In his own words Thuli talks of how through his ability to co-create and take others on an imaginative joyride with him he had managed to make himself immune to the pain around him.
“The suffering that was as massive in my existence as an alien in the UK and my ethnic heritage as an Ndebele in the turmoil filled Zimbabwe, deemed a catch-22 position,” he said.
“There was nowhere to run, nowhere to escape to, not even with my mind. 
“My heart had taken over and for once I was feeling.
“All those shelved memories of that time in Zimbabwe started to come back.
“Of me and my best mate Oswald planning to be a part of the struggle in whatever way we could.
“Were we going to be foot soldiers, politicians or pilots?
“We did not know — but what we did know, was that we had to be a part of the fight for a blood-free Zimbabwe.
“I may have not made it as a foot soldier or a politician in the end, but I do now realise how everything went full circle in leading me back right where I started.

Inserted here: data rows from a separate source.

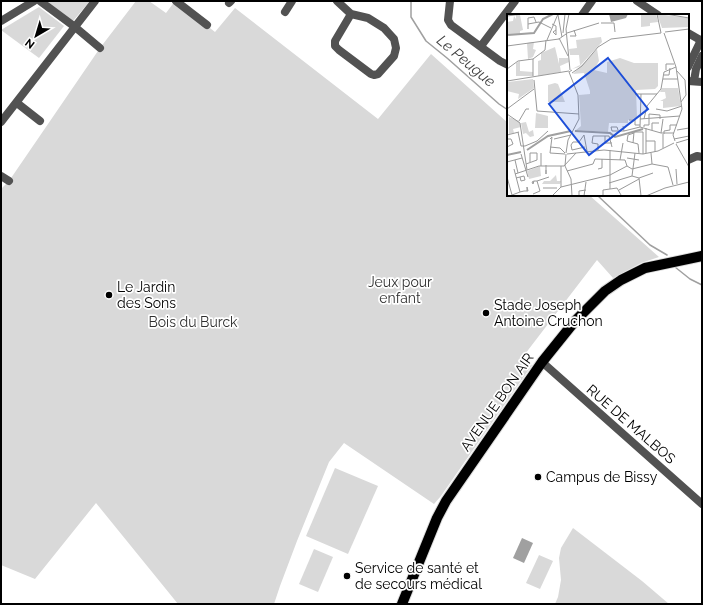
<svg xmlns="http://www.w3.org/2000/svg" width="703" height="605" font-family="Raleway,sans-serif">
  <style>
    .green { fill: #d9d9d9 }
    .water { fill: #a0a0a0 }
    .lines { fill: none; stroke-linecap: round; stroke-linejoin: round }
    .stream { stroke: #a0a0a0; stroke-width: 1.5 }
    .major-casing { stroke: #dbdbdb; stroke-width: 12 }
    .minor { stroke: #525252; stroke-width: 8 }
    .major { stroke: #000; stroke-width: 10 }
    .poi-dot { fill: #000; stroke: #fff; stroke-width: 1.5 }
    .labels { text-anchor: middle; stroke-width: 3.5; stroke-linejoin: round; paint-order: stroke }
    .park-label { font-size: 14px; fill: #303030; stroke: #fff }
    .poi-label { font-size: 14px; fill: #000; stroke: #fff; text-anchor: start }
    .street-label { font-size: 14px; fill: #000; stroke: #fff }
    .water-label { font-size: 15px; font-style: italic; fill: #414141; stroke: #fff }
    .inset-river { fill: none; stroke: #a0a0a0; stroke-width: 2 }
    .inset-road { fill: none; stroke: #999; stroke-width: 1 }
    .view { fill: #1d4ed8; fill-opacity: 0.15; stroke: #1d4ed8; stroke-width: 2 }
    .inset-edge { fill: none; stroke: #000; stroke-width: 2 }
  </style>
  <rect width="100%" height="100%" fill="#fff"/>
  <g class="green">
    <polygon points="49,1 90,1 73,21 49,3"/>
    <polygon points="136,1 149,1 166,13 175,1 176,1 215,32 235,8 378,119 431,54 508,123 508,195 589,195 659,257 641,263 613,278 597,260 522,358 532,365 441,496 434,504 344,443 329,462 297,541 280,586 274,604 178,604 96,503 35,579 1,565 1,189 9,181 100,48"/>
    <polygon points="39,7 64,26 39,58 1,30"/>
    <polygon points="335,468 378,486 348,554 306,536"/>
    <polygon points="573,528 642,581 669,604 555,604 558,597 561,580 559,558 561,548"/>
    <polygon points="314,549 333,557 318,592 299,584"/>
    <polygon points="539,555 553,561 540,589 526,583"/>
  </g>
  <polygon class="water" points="522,538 533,543 524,563 513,558"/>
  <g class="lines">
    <g class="stream">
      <polyline points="411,1 411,17 426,41 447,58 499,104 508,110"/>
      <polyline points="597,195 650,245 667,255"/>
      <polyline points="675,267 690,279 702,285"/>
    </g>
    <defs>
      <polyline id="major" points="402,604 437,518 446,501 542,362 575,321 605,291 621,280 645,268 702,256"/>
    </defs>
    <use href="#major" class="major-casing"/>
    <g class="minor">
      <polyline points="40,1 75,27 100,48"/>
      <polyline points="176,1 207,25"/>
      <polyline points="337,1 351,14 368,18 384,28 394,39 396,48 394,56 378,74 374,75 371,74 339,50 335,46 335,41 351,14"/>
      <polyline points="450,1 448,20 451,25 500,61 508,65"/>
      <polyline points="637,1 658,15"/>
      <polyline points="229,3 231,1"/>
      <polyline points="285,12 292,1"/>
      <polyline points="582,15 592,1"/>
      <polyline points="1,21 34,1"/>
      <polyline points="688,33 702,41"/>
      <polyline points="481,46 515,1"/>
      <polyline points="688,67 701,40"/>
      <polyline points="688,81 702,82"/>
      <polyline points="694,81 696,69 702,56"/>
      <polyline points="17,103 40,121"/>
      <polyline points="1,122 95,1"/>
      <polyline points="688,160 697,156 702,157"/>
      <polyline points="1,176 9,181"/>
      <polyline points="542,362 702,504"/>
    </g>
    <use href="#major" class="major"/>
  </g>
  <g class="poi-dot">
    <circle cx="109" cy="295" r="4"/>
    <circle cx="486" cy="313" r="4"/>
    <circle cx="538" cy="477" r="4"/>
    <circle cx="347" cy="576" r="4"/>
  </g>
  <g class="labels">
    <g class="park-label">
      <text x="400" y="287">Jeux pour<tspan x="400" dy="16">enfant</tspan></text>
      <text x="193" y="327">Bois du Burck</text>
    </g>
    <g class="poi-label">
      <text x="117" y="292">Le Jardin<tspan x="117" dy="16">des Sons</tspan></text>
      <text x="494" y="310">Stade Joseph<tspan x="494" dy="16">Antoine Cruchon</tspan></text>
      <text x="546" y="482">Campus de Bissy</text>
      <text x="355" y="573">Service de santé et<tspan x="355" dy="16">de secours médical</tspan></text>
    </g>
    <g class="street-label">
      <text transform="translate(497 402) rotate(-55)" y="5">AVENUE BON AIR</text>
      <text transform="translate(631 424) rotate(41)" y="5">RUE DE MALBOS</text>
    </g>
    <g class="water-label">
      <text transform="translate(466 61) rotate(40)" y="5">Le Peugue</text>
    </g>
  </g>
  <g transform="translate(507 14)">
    <rect width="182" height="182" fill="#fff"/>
    <path d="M134,0h15l2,8 -8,1v3l-9,1zM150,0l32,4v9l-27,1zM9,1h4l3,15 -3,1v3l-13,1v-13l6,-1 1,-5 2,3zM94,23l1,5 -23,25 -7,2 8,-4 -1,-10h-9l-1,-6 8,-1 -1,-8zM27,28l-1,7 3,1 -3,7 -5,2 -1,-16zM48,33l4,17v-6h9l1,4 -9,4 1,6 -23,4v-15l3,-1v-7zM90,35l2,12 -5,9 13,3v-11l13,-4 14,5h24v23l-3,3 -19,1 1,28 -9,2v3h-19l-1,9 -32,-2 5,-4 -2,-31 11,-1v-3l-6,-18 -11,1zM13,47v10l13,1v4h-17v-13zM26,65l1,9 -16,11 1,-5 -12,-3 1,-9zM48,69l3,1 7,18h-17v-17zM155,74h16l3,18 -18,2v-7h-3l6,-3 -1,-6h-5zM29,99l12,3v12h-13zM2,103l10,4 2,6 -8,2 1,4 -5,1zM19,108l3,10 4,-2 1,6 -4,1 -4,-4 -3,1 -2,-11zM33,152l1,10 -12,3 -2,-8zM49,161l1,6h4l-1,3h-18l2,-3h6z" fill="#d9d9d9"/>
    <path d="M102,0h19l-2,4 -15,4z" fill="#a0a0a0"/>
    <path class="inset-river" d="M0,21l27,-2 9,-14 10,-5M68,117l35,2 5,4 28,-8M20,136l21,-14 23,-5M0,141l14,-3"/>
    <path class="inset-road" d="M62,0l-3,15 4,41M150,0l4,19M159,0l23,4M51,1l4,22M0,2l15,-2M94,9h13l1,9M21,10l11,-2 12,6M45,10l4,2v9l-3,-3 3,-2M21,15v-11l6,-1 2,5M158,18l24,-3M56,19l2,-19M60,19l32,-10M157,19l12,34 6,42 -9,26 2,6M63,22h6l-2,-6M52,24l9,18M40,26l11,-26M0,32l52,-7 7,-5M26,45v17M0,55l11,-8 15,-2 12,-9 1,-10M159,56v-6h8M170,57l8,9 1,15 -5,7M65,59l10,-7 16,-19 13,-8 50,-6M157,61h5l1,-7M156,65h15M27,66l3,31 42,3M0,67l62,-10M128,80h22M0,95l27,-20M149,95l11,2 15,-5M0,100l13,9 7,47M133,105l40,-3M137,105l3,-13 14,-17 3,-17 12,-5M122,106h6v5h5M12,107l7,-12h3M133,113l1,-33M137,113v-2h5v-11l11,1v4M139,114v25M111,116l-1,-3h-6l1,4h12l-1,-5M145,116v-7h7M170,116l12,-2M117,117l16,-4 21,6h13M11,118l3,14h4M127,119l-6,2 -1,6 11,3 1,9M154,119l2,-14M156,120v14M157,120v-3l6,-1v-5h7M0,121l12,-3M98,122v7h7M0,125h4l2,5 -6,3M43,125l2,-2 -2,16 15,1M47,125l17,-4M167,125l15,-3M139,127h9v11M126,129l1,-11h9v22M169,129l13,-4M169,130l13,23M18,132l12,-5 11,-10M43,133l10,1 5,5M78,133l-13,3 -1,-5 2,-3h6l5,-7 3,16M91,136v-6l-6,-1 1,-7h16l3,11M34,139v13M59,139l2,-13 11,-21 -1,-24 -9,-23 3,-2M128,139l-3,23 7,2 2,18M144,139l1,11 16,3 5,18M14,140l7,23M59,140l-1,12 6,13 1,17M60,140l37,-4 39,4 15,-3 16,-8M120,144l12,2M8,146l3,13M113,146l3,-17M0,148l15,-4M19,150l11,-4v-7h-7v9M91,155l4,-1v-9M125,155l20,-5M169,155l1,15M39,156v4v-9M60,157l26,-7 2,-5 30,1 2,6 5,3M8,160l24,-8h25l12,-13M0,163l5,18M9,164l8,-2 1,4 -4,1 -1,-4M132,164l14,-5M30,167l12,-4M102,169l23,-7M54,173l49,-12 17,-9M36,174h14M103,175l7,-1 4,7M112,176l20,-11M13,178l4,-1h4l-1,-4v4M26,180l7,-3 -3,-10h-3l-2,1 1,2 1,-3M5,181l8,-3 -6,-23M45,182l9,-9v-21M72,182v-5l7,-1M77,182l2,-14M96,182v-6l7,-1v-39M139,182l19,-8 24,-6"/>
    <path class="view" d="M101,44l40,51 -59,46 -40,-51z"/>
    <rect width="182" height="182" class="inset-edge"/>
  </g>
  <rect width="703" height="605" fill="none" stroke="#000000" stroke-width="4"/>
  <g transform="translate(36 36) rotate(218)" stroke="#ffffff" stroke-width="3" paint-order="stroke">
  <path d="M0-3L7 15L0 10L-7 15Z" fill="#000000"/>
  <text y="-6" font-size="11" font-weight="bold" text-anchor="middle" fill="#000000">N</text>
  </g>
</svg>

“Right here at home, where I was always meant to be.
Since January 2014, Thuli has for the first time ever begun to work on his own movie titled 360 Degrees and for the first time ever he becomes an executive producer.
Like Leroy Gopal, Luthuli Dlamini will soon be heading this way to begin dialogue around script development and the making of movies right here in Zimbabwe
I close this week with a link to a teaser of the movie 360 Degrees which Luthuli wants me to share with Zimbabwe.
When I spoke to him this week, the reality of the struggle to tell our stories due to lack of adequate funding was at the top of his agenda.
He has raised 70 percent for this movie which is currently in production, but he still needs to raise another 30 percent to complete the story.